What this task involves: Below are entries; tally how many lines hold the string "should" and answer with only that figure.

Given data below:

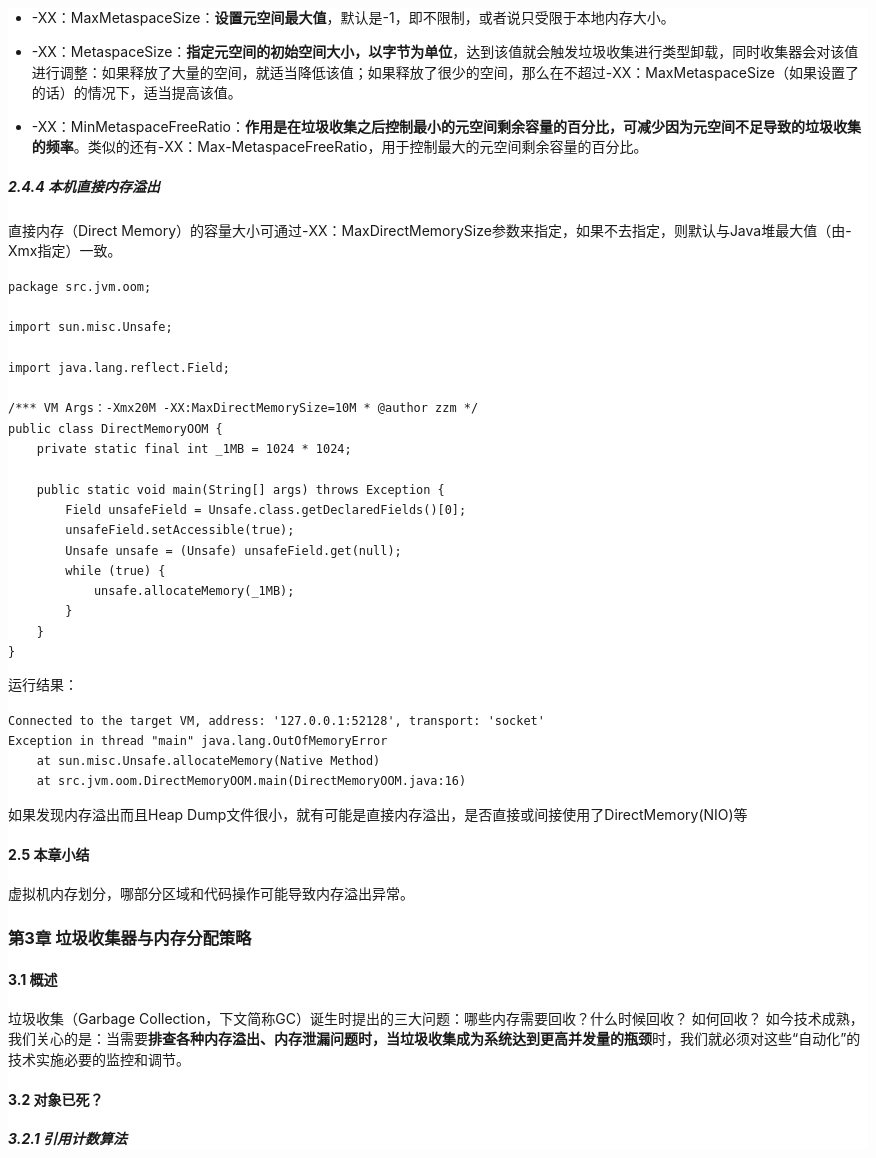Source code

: - -XX：MaxMetaspaceSize：**设置元空间最大值**，默认是-1，即不限制，或者说只受限于本地内存大小。

- -XX：MetaspaceSize：**指定元空间的初始空间大小，以字节为单位**，达到该值就会触发垃圾收集进行类型卸载，同时收集器会对该值进行调整：如果释放了大量的空间，就适当降低该值；如果释放了很少的空间，那么在不超过-XX：MaxMetaspaceSize（如果设置了的话）的情况下，适当提高该值。

- -XX：MinMetaspaceFreeRatio：**作用是在垃圾收集之后控制最小的元空间剩余容量的百分比，可减少因为元空间不足导致的垃圾收集的频率**。类似的还有-XX：Max-MetaspaceFreeRatio，用于控制最大的元空间剩余容量的百分比。 

##### 2.4.4 本机直接内存溢出

直接内存（Direct Memory）的容量大小可通过-XX：MaxDirectMemorySize参数来指定，如果不去指定，则默认与Java堆最大值（由-Xmx指定）一致。

```
package src.jvm.oom;

import sun.misc.Unsafe;

import java.lang.reflect.Field;

/*** VM Args：-Xmx20M -XX:MaxDirectMemorySize=10M * @author zzm */
public class DirectMemoryOOM {
    private static final int _1MB = 1024 * 1024;
    
    public static void main(String[] args) throws Exception {
        Field unsafeField = Unsafe.class.getDeclaredFields()[0];
        unsafeField.setAccessible(true);
        Unsafe unsafe = (Unsafe) unsafeField.get(null);
        while (true) {
            unsafe.allocateMemory(_1MB);
        }
    }
}
```

运行结果：

```
Connected to the target VM, address: '127.0.0.1:52128', transport: 'socket'
Exception in thread "main" java.lang.OutOfMemoryError
	at sun.misc.Unsafe.allocateMemory(Native Method)
	at src.jvm.oom.DirectMemoryOOM.main(DirectMemoryOOM.java:16)
```

如果发现内存溢出而且Heap Dump文件很小，就有可能是直接内存溢出，是否直接或间接使用了DirectMemory(NIO)等

#### 2.5 本章小结

虚拟机内存划分，哪部分区域和代码操作可能导致内存溢出异常。

### 第3章 垃圾收集器与内存分配策略
#### 3.1 概述

垃圾收集（Garbage Collection，下文简称GC）诞生时提出的三大问题：哪些内存需要回收？什么时候回收？ 如何回收？ 如今技术成熟，我们关心的是：当需要**排查各种内存溢出、内存泄漏问题时，当垃圾收集成为系统达到更高并发量的瓶颈**时，我们就必须对这些“自动化”的技术实施必要的监控和调节。 

#### 3.2 对象已死？
##### 3.2.1 引用计数算法
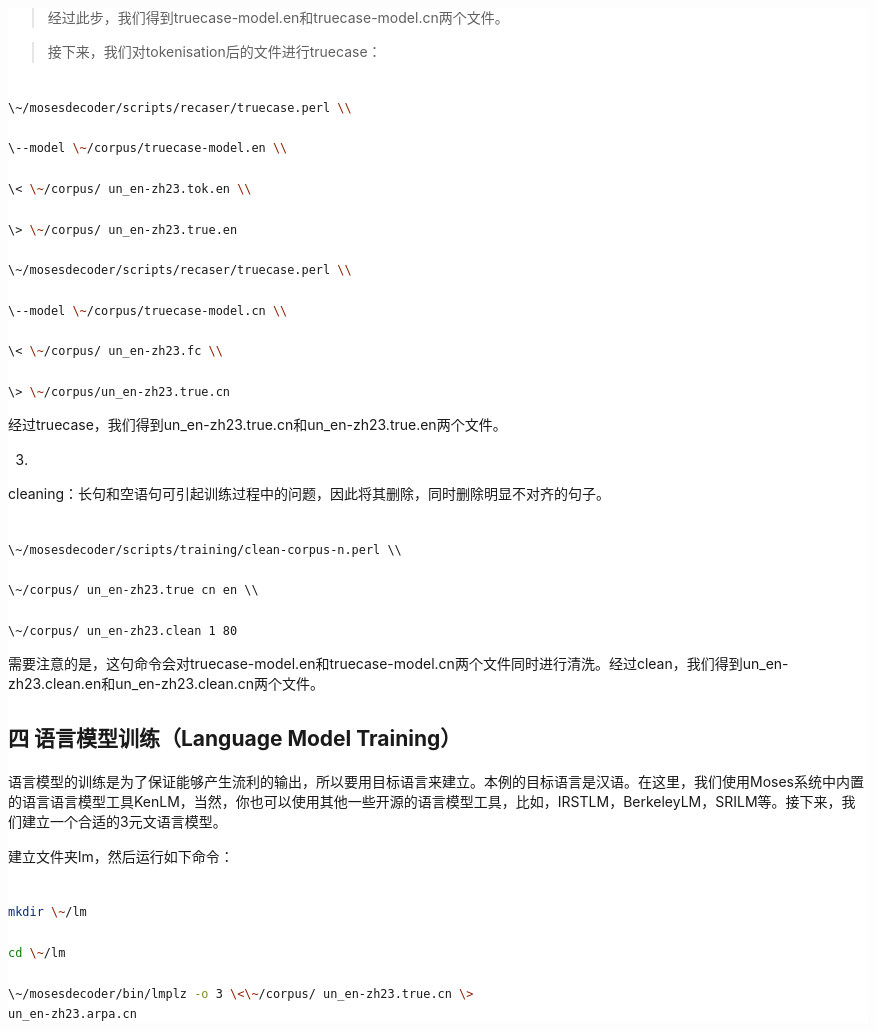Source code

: >   经过此步，我们得到truecase-model.en和truecase-model.cn两个文件。

>   接下来，我们对tokenisation后的文件进行truecase：

```bash

\~/mosesdecoder/scripts/recaser/truecase.perl \\

\--model \~/corpus/truecase-model.en \\

\< \~/corpus/ un_en-zh23.tok.en \\

\> \~/corpus/ un_en-zh23.true.en

\~/mosesdecoder/scripts/recaser/truecase.perl \\

\--model \~/corpus/truecase-model.cn \\

\< \~/corpus/ un_en-zh23.fc \\

\> \~/corpus/un_en-zh23.true.cn
```

经过truecase，我们得到un_en-zh23.true.cn和un_en-zh23.true.en两个文件。

3.
cleaning：长句和空语句可引起训练过程中的问题，因此将其删除，同时删除明显不对齐的句子。
```shell

\~/mosesdecoder/scripts/training/clean-corpus-n.perl \\

\~/corpus/ un_en-zh23.true cn en \\

\~/corpus/ un_en-zh23.clean 1 80

```
需要注意的是，这句命令会对truecase-model.en和truecase-model.cn两个文件同时进行清洗。经过clean，我们得到un_en-zh23.clean.en和un_en-zh23.clean.cn两个文件。

四 语言模型训练（Language Model Training）
------------------------------------------

语言模型的训练是为了保证能够产生流利的输出，所以要用目标语言来建立。本例的目标语言是汉语。在这里，我们使用Moses系统中内置的语言语言模型工具KenLM，当然，你也可以使用其他一些开源的语言模型工具，比如，IRSTLM，BerkeleyLM，SRILM等。接下来，我们建立一个合适的3元文语言模型。

建立文件夹lm，然后运行如下命令：
```bash

mkdir \~/lm

cd \~/lm

\~/mosesdecoder/bin/lmplz -o 3 \<\~/corpus/ un_en-zh23.true.cn \>
un_en-zh23.arpa.cn
```
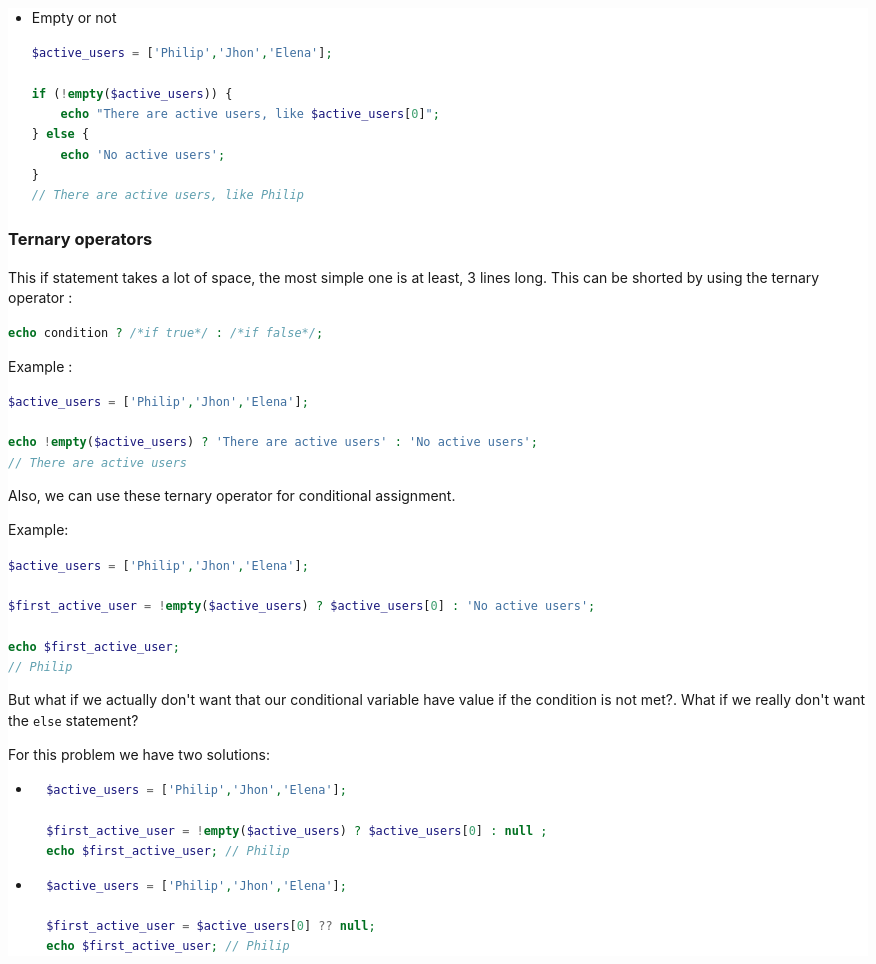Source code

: - Empty or not

  ```php
  $active_users = ['Philip','Jhon','Elena'];

  if (!empty($active_users)) {
      echo "There are active users, like $active_users[0]";
  } else {
      echo 'No active users';
  }
  // There are active users, like Philip
  ```

### Ternary operators

This if statement takes a lot of space, the most simple one is at least, 3 lines long. This can be shorted by using the ternary operator :

```php
echo condition ? /*if true*/ : /*if false*/;
```

Example :

```php
$active_users = ['Philip','Jhon','Elena'];

echo !empty($active_users) ? 'There are active users' : 'No active users';
// There are active users
```

Also, we can use these ternary operator for conditional assignment.

Example:

```php
$active_users = ['Philip','Jhon','Elena'];

$first_active_user = !empty($active_users) ? $active_users[0] : 'No active users';

echo $first_active_user;
// Philip
```

But what if we actually don't want that our conditional variable have value if the condition is not met?. What if we really don't want the `else` statement?

For this problem we have two solutions:

- ```php
    $active_users = ['Philip','Jhon','Elena'];

    $first_active_user = !empty($active_users) ? $active_users[0] : null ;
    echo $first_active_user; // Philip
  ```

- ```php
    $active_users = ['Philip','Jhon','Elena'];

    $first_active_user = $active_users[0] ?? null;
    echo $first_active_user; // Philip
  ```

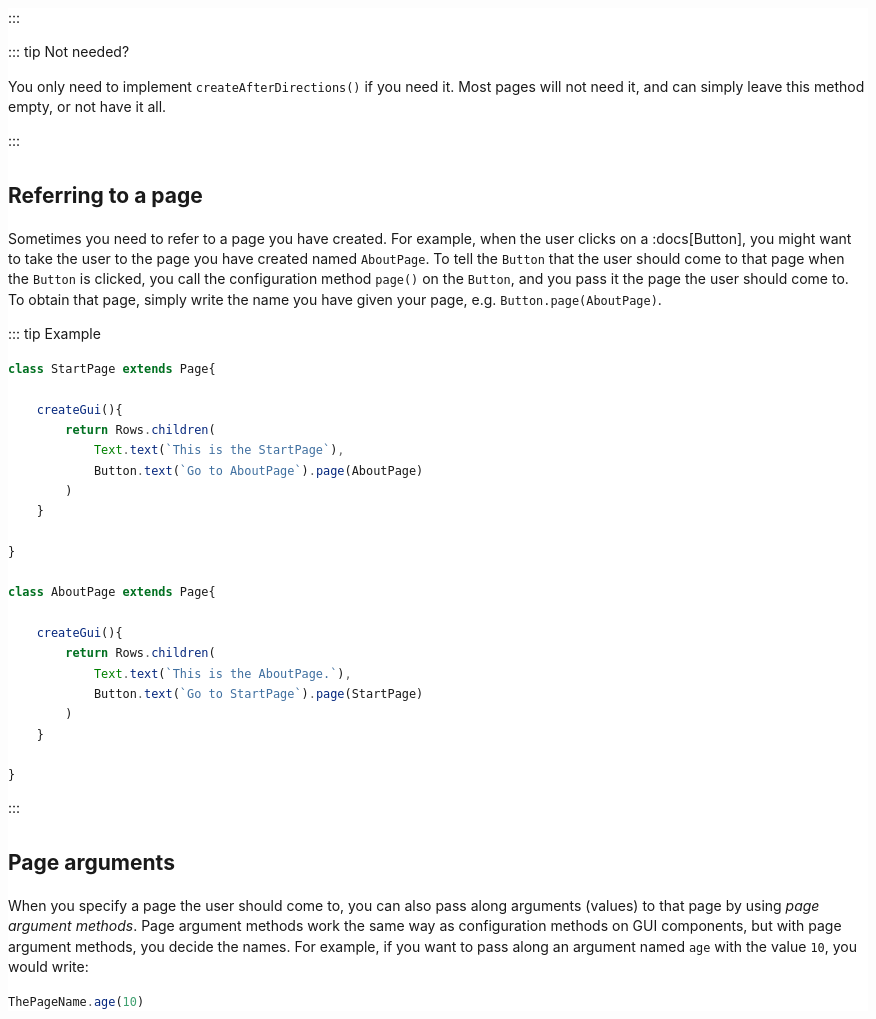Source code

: :::

::: tip Not needed?

You only need to implement `createAfterDirections()` if you need it. Most pages will not need it, and can simply leave this method empty, or not have it all.

:::





## Referring to a page
Sometimes you need to refer to a page you have created. For example, when the user clicks on a :docs[Button], you might want to take the user to the page you have created named `AboutPage`. To tell the `Button` that the user should come to that page when the `Button` is clicked, you call the configuration method `page()` on the `Button`, and you pass it the page the user should come to. To obtain that page, simply write the name you have given your page, e.g. `Button.page(AboutPage)`.

::: tip Example

```js baga-show-editor-code
class StartPage extends Page{
	
	createGui(){
		return Rows.children(
			Text.text(`This is the StartPage`),
			Button.text(`Go to AboutPage`).page(AboutPage)
		)
	}
	
}

class AboutPage extends Page{
	
	createGui(){
		return Rows.children(
			Text.text(`This is the AboutPage.`),
			Button.text(`Go to StartPage`).page(StartPage)
		)
	}
	
}
```

:::

## Page arguments
When you specify a page the user should come to, you can also pass along arguments (values) to that page by using *page argument methods*. Page argument methods work the same way as configuration methods on GUI components, but with page argument methods, you decide the names. For example, if you want to pass along an argument named `age` with the value `10`, you would write:

```js
ThePageName.age(10)
```
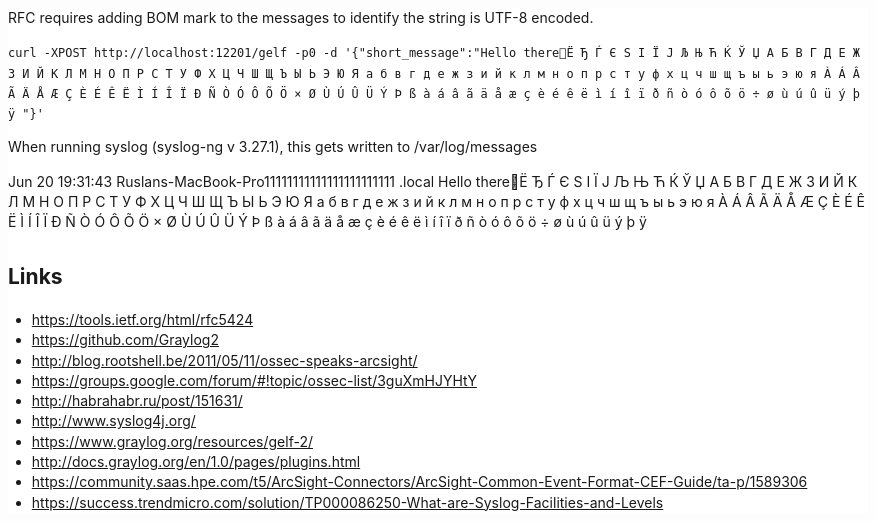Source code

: RFC requires adding BOM mark to the messages to identify the string is UTF-8 encoded.

```
curl -XPOST http://localhost:12201/gelf -p0 -d '{"short_message":"Hello there🙂Ё Ђ Ѓ Є Ѕ І Ї Ј Љ Њ Ћ Ќ Ў Џ А Б В Г Д Е Ж З И Й К Л М Н О П Р С Т У Ф Х Ц Ч Ш Щ Ъ Ы Ь Э Ю Я а б в г д е ж з и й к л м н о п р с т у ф х ц ч ш щ ъ ы ь э ю я À Á Â Ã Ä Å Æ Ç È É Ê Ë Ì Í Î Ï Ð Ñ Ò Ó Ô Õ Ö × Ø Ù Ú Û Ü Ý Þ ß à á â ã ä å æ ç è é ê ë ì í î ï ð ñ ò ó ô õ ö ÷ ø ù ú û ü ý þ ÿ "}'
```

When running syslog (syslog-ng v 3.27.1), this gets written to /var/log/messages

Jun 20 19:31:43 Ruslans-MacBook-Pro11111111111111111111111 .local Hello there🙂Ё Ђ Ѓ Є Ѕ І Ї Ј Љ Њ Ћ Ќ Ў Џ А Б В Г Д Е Ж З И Й К Л М Н О П Р С Т У Ф Х Ц Ч Ш Щ Ъ Ы Ь Э Ю Я а б в г д е ж з и й к л м н о п р с т у ф х ц ч ш щ ъ ы ь э ю я À Á Â Ã Ä Å Æ Ç È É Ê Ë Ì Í Î Ï Ð Ñ Ò Ó Ô Õ Ö × Ø Ù Ú Û Ü Ý Þ ß à á â ã ä å æ ç è é ê ë ì í î ï ð ñ ò ó ô õ ö ÷ ø ù ú û ü ý þ ÿ

## Links

- https://tools.ietf.org/html/rfc5424
- https://github.com/Graylog2
- http://blog.rootshell.be/2011/05/11/ossec-speaks-arcsight/
- https://groups.google.com/forum/#!topic/ossec-list/3guXmHJYHtY
- http://habrahabr.ru/post/151631/
- http://www.syslog4j.org/
- https://www.graylog.org/resources/gelf-2/
- http://docs.graylog.org/en/1.0/pages/plugins.html
- https://community.saas.hpe.com/t5/ArcSight-Connectors/ArcSight-Common-Event-Format-CEF-Guide/ta-p/1589306
- https://success.trendmicro.com/solution/TP000086250-What-are-Syslog-Facilities-and-Levels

End of Given data.

Result: 2